Task description: Only one stretch of the records below should be repeated. It starts with the line containing "M177 101 201 92 236 81 304 70" and goes on through the line containing "<!-- poi labels -->", exactly as written.

Task inputs:
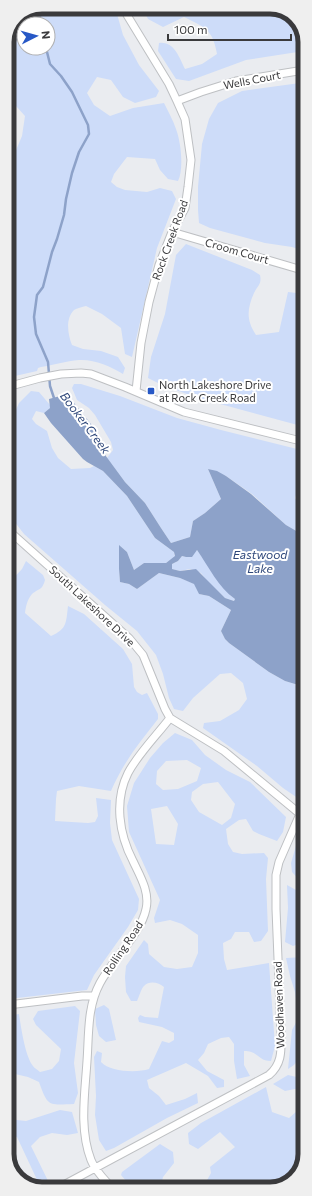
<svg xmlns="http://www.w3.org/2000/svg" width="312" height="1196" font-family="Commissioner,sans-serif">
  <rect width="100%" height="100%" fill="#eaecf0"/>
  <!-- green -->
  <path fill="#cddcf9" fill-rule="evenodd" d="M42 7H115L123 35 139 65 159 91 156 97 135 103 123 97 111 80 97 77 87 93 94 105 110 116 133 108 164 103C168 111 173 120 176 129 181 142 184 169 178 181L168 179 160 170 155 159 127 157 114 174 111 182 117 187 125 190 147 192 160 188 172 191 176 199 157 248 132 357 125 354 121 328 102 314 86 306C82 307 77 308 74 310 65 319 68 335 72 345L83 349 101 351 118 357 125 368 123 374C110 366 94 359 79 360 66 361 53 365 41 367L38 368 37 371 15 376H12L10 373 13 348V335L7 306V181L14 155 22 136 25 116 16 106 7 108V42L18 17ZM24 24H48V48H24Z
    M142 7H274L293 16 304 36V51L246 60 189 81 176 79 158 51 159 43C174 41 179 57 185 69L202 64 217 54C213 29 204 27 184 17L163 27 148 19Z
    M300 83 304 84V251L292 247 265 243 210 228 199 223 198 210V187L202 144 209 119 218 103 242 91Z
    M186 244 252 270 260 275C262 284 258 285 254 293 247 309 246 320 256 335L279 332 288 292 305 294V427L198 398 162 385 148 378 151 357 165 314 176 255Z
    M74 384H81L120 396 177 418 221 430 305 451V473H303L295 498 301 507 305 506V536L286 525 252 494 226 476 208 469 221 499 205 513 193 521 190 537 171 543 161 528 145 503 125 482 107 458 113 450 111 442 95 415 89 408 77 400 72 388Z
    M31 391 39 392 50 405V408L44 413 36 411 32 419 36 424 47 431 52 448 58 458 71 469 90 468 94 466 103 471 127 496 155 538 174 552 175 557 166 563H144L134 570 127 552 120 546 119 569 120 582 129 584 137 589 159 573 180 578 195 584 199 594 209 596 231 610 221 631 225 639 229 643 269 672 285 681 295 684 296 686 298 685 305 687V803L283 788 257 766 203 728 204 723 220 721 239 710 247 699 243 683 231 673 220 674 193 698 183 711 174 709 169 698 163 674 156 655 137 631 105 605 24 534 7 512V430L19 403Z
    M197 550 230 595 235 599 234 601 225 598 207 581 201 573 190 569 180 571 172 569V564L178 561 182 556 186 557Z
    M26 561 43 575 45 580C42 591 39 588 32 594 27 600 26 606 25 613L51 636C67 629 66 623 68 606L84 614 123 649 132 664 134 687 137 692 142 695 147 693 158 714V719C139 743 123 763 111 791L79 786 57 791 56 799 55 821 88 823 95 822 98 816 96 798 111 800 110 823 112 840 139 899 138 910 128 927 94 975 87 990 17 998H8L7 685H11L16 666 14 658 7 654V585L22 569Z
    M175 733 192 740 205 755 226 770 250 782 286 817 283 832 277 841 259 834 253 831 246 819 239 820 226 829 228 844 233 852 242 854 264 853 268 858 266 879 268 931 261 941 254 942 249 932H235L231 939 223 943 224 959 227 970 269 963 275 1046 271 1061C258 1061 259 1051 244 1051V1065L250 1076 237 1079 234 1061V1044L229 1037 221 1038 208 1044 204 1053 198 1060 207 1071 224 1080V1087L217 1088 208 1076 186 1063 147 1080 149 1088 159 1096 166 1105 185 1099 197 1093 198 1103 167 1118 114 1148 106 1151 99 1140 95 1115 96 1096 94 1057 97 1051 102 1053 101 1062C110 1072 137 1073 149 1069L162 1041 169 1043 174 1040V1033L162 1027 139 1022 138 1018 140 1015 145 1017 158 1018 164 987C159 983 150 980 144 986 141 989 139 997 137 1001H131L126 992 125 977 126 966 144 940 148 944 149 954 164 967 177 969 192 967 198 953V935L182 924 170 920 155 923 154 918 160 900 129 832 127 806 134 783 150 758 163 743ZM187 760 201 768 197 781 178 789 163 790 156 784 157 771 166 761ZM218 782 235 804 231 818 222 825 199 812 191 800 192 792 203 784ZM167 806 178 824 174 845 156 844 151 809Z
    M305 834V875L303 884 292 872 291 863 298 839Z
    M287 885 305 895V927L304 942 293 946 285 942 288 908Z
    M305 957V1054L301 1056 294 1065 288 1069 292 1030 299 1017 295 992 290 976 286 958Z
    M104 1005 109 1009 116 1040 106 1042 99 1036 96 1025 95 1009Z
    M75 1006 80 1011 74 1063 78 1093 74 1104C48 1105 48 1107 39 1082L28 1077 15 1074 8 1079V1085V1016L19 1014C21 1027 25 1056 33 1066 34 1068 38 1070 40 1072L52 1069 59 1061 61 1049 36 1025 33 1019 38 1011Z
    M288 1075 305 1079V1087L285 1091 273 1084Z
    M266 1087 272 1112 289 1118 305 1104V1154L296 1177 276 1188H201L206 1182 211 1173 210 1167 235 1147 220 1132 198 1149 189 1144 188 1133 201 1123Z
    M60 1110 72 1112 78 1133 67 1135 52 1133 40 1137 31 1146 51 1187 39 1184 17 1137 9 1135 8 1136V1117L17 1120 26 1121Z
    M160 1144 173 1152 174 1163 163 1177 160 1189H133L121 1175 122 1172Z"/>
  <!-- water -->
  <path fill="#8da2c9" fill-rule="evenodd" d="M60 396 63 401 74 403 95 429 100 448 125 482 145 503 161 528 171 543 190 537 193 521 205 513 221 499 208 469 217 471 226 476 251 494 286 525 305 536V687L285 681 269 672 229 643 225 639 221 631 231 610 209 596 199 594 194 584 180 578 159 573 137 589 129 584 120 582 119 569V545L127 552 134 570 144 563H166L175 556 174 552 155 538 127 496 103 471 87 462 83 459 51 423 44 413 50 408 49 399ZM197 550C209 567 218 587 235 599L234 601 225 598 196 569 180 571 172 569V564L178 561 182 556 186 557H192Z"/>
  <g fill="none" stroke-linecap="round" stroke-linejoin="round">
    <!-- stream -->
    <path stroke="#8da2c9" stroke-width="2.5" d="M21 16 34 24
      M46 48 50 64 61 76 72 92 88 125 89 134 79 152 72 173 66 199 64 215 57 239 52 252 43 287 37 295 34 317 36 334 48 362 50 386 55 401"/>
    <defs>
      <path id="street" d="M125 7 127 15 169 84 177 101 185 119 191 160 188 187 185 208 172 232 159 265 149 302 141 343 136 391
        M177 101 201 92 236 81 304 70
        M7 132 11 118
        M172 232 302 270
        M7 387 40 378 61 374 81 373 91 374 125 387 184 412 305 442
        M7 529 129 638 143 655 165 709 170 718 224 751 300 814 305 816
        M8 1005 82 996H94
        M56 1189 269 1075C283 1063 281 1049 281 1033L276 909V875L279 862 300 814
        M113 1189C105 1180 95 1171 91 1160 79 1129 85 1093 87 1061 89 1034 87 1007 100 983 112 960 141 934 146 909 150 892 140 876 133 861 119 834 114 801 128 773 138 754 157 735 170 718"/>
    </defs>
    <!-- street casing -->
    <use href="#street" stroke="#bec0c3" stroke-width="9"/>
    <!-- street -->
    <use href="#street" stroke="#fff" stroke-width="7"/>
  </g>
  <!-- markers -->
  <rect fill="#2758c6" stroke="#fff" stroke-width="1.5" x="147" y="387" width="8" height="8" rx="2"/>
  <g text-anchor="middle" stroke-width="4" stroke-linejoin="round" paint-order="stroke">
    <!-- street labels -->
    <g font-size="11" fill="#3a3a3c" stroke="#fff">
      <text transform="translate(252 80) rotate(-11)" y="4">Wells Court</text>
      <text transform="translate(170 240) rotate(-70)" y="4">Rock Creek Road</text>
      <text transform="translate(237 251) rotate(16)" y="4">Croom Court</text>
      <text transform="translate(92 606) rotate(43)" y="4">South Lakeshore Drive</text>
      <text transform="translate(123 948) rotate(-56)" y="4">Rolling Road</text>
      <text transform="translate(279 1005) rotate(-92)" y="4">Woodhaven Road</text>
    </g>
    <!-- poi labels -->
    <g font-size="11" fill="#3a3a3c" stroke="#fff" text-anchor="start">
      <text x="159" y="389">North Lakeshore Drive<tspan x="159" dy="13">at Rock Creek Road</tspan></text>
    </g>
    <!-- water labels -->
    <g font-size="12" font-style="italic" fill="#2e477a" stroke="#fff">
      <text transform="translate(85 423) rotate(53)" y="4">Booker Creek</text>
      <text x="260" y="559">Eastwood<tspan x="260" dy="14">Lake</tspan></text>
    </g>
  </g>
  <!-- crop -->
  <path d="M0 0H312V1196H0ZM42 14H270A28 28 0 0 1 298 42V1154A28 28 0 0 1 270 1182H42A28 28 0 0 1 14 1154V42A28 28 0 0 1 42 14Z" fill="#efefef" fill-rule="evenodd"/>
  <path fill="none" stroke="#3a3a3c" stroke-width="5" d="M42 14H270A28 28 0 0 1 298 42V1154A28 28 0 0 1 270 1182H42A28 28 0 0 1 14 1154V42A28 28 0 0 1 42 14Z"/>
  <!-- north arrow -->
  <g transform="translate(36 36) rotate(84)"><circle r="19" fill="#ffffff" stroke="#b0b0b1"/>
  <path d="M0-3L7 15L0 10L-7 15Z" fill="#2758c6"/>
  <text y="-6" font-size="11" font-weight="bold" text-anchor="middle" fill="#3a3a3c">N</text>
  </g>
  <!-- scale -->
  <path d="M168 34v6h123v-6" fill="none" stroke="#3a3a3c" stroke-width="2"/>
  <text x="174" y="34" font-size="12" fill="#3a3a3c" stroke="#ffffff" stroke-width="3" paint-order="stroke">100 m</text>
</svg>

Written response:
        M177 101 201 92 236 81 304 70
        M7 132 11 118
        M172 232 302 270
        M7 387 40 378 61 374 81 373 91 374 125 387 184 412 305 442
        M7 529 129 638 143 655 165 709 170 718 224 751 300 814 305 816
        M8 1005 82 996H94
        M56 1189 269 1075C283 1063 281 1049 281 1033L276 909V875L279 862 300 814
        M113 1189C105 1180 95 1171 91 1160 79 1129 85 1093 87 1061 89 1034 87 1007 100 983 112 960 141 934 146 909 150 892 140 876 133 861 119 834 114 801 128 773 138 754 157 735 170 718"/>
    </defs>
    <!-- street casing -->
    <use href="#street" stroke="#bec0c3" stroke-width="9"/>
    <!-- street -->
    <use href="#street" stroke="#fff" stroke-width="7"/>
  </g>
  <!-- markers -->
  <rect fill="#2758c6" stroke="#fff" stroke-width="1.5" x="147" y="387" width="8" height="8" rx="2"/>
  <g text-anchor="middle" stroke-width="4" stroke-linejoin="round" paint-order="stroke">
    <!-- street labels -->
    <g font-size="11" fill="#3a3a3c" stroke="#fff">
      <text transform="translate(252 80) rotate(-11)" y="4">Wells Court</text>
      <text transform="translate(170 240) rotate(-70)" y="4">Rock Creek Road</text>
      <text transform="translate(237 251) rotate(16)" y="4">Croom Court</text>
      <text transform="translate(92 606) rotate(43)" y="4">South Lakeshore Drive</text>
      <text transform="translate(123 948) rotate(-56)" y="4">Rolling Road</text>
      <text transform="translate(279 1005) rotate(-92)" y="4">Woodhaven Road</text>
    </g>
    <!-- poi labels -->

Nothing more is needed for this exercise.